◆ **EXCERPTED PASSAGE**
•••

The Departamento de Operações de Informações - Centro de Operações de Defesa Interna () was the Brazilian intelligence and political repression agency during the military dictatorship (1964–1985). This period started on March 31, 1964, with the removal of the civilian government by military forces and ended in 1984. DOI-CODI was responsible for suppressing internal dissent against the regime. It acted as a political police, using torture and other counter-insurgency methods, with a focus on anti-communism. Several political activists, intellectuals, artists, college students and journalists were interrogated and at times tortured by the DOI-CODI throughout its existence.

The first DOI unit started in São Paulo as a private organization called "OBAN - Bandeirante Operation" ( – OBAN). OBAN was an illegal organization created using members of the federal police, civil state police, military state police and select members of the armed forces. It was financed by private and corporate entities.

•••

◆ **AIM OF THE TASK**
According to the passage on DOI-CODI, who financed OBAN?

◆ **DATA EXTRACT**
•••

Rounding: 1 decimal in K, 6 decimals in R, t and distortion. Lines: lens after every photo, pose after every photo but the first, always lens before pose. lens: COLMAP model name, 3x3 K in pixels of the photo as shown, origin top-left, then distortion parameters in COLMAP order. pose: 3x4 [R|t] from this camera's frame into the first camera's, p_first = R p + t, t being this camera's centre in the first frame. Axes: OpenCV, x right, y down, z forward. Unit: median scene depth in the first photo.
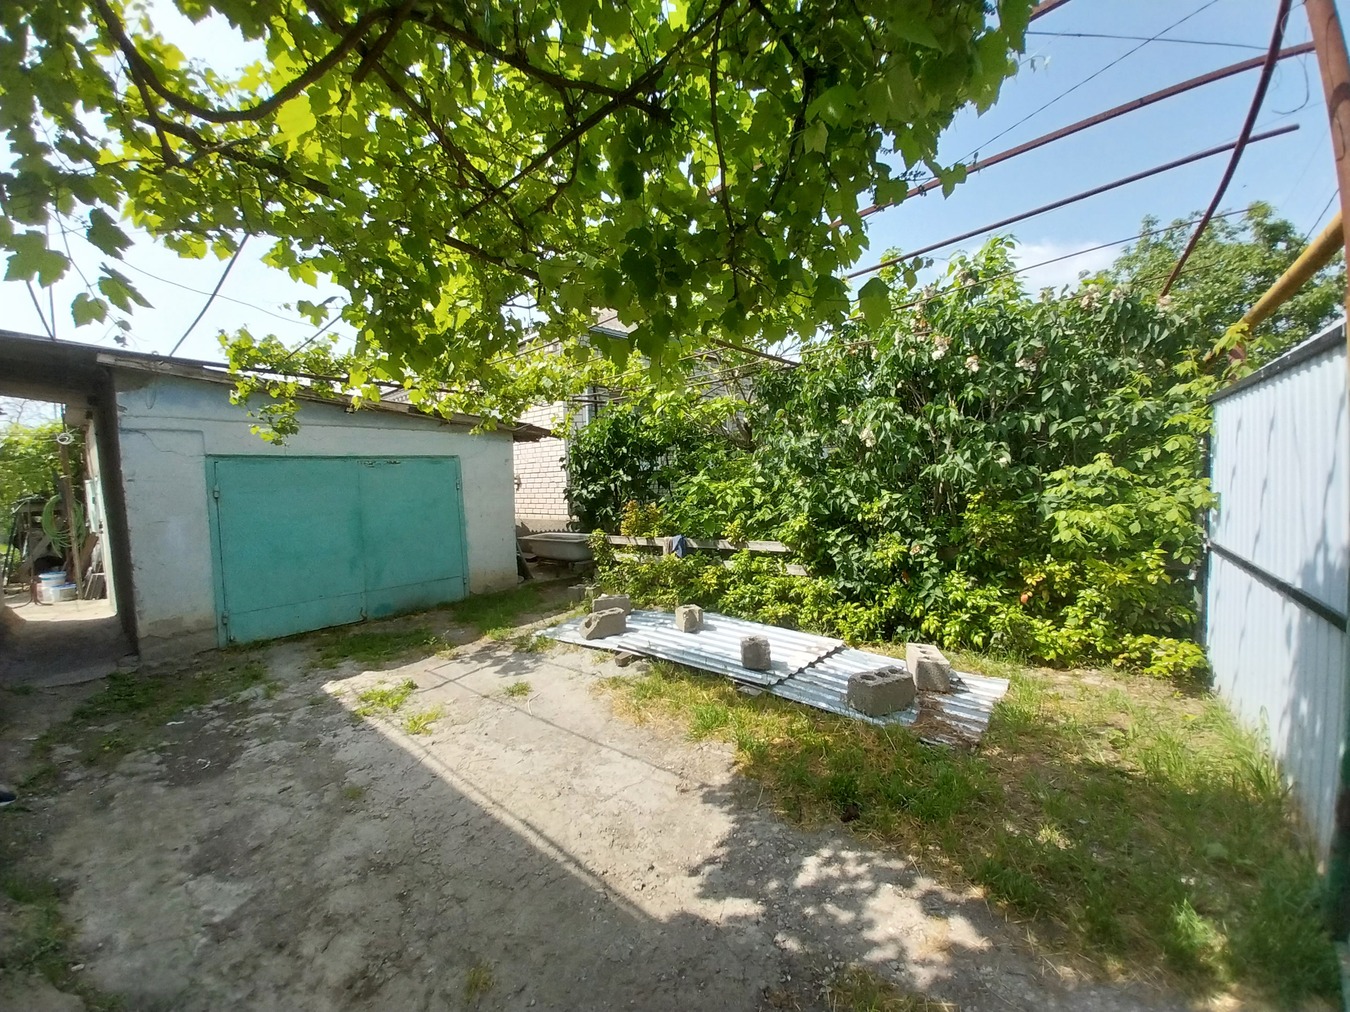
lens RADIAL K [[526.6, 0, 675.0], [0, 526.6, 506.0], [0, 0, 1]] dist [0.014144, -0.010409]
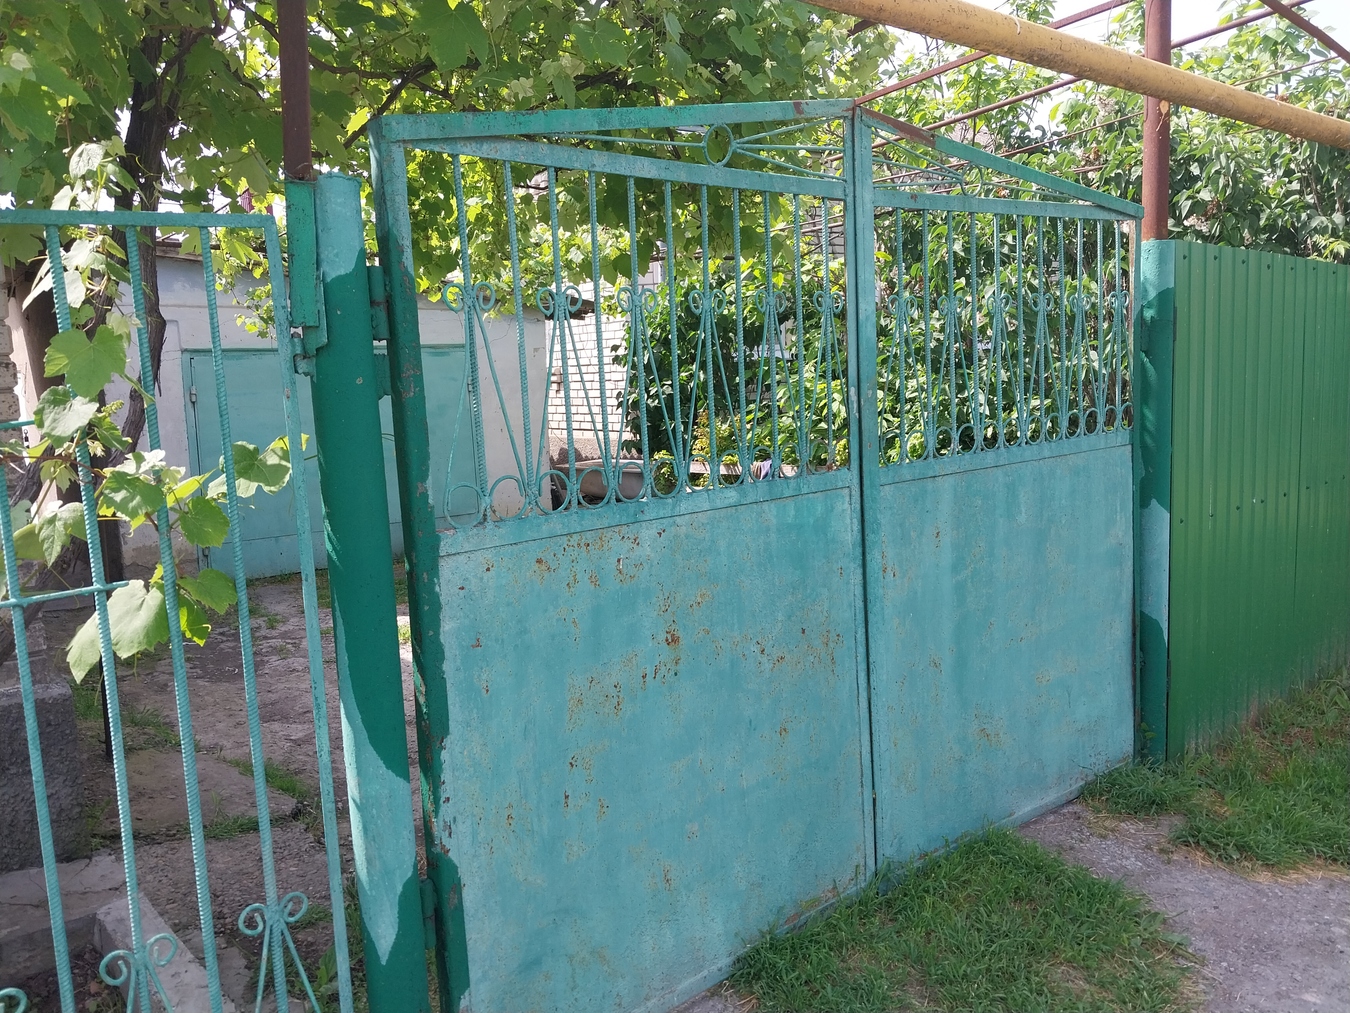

•••

◆ **SOLUTION TO THE PROBLEM**
Private and corporate entities.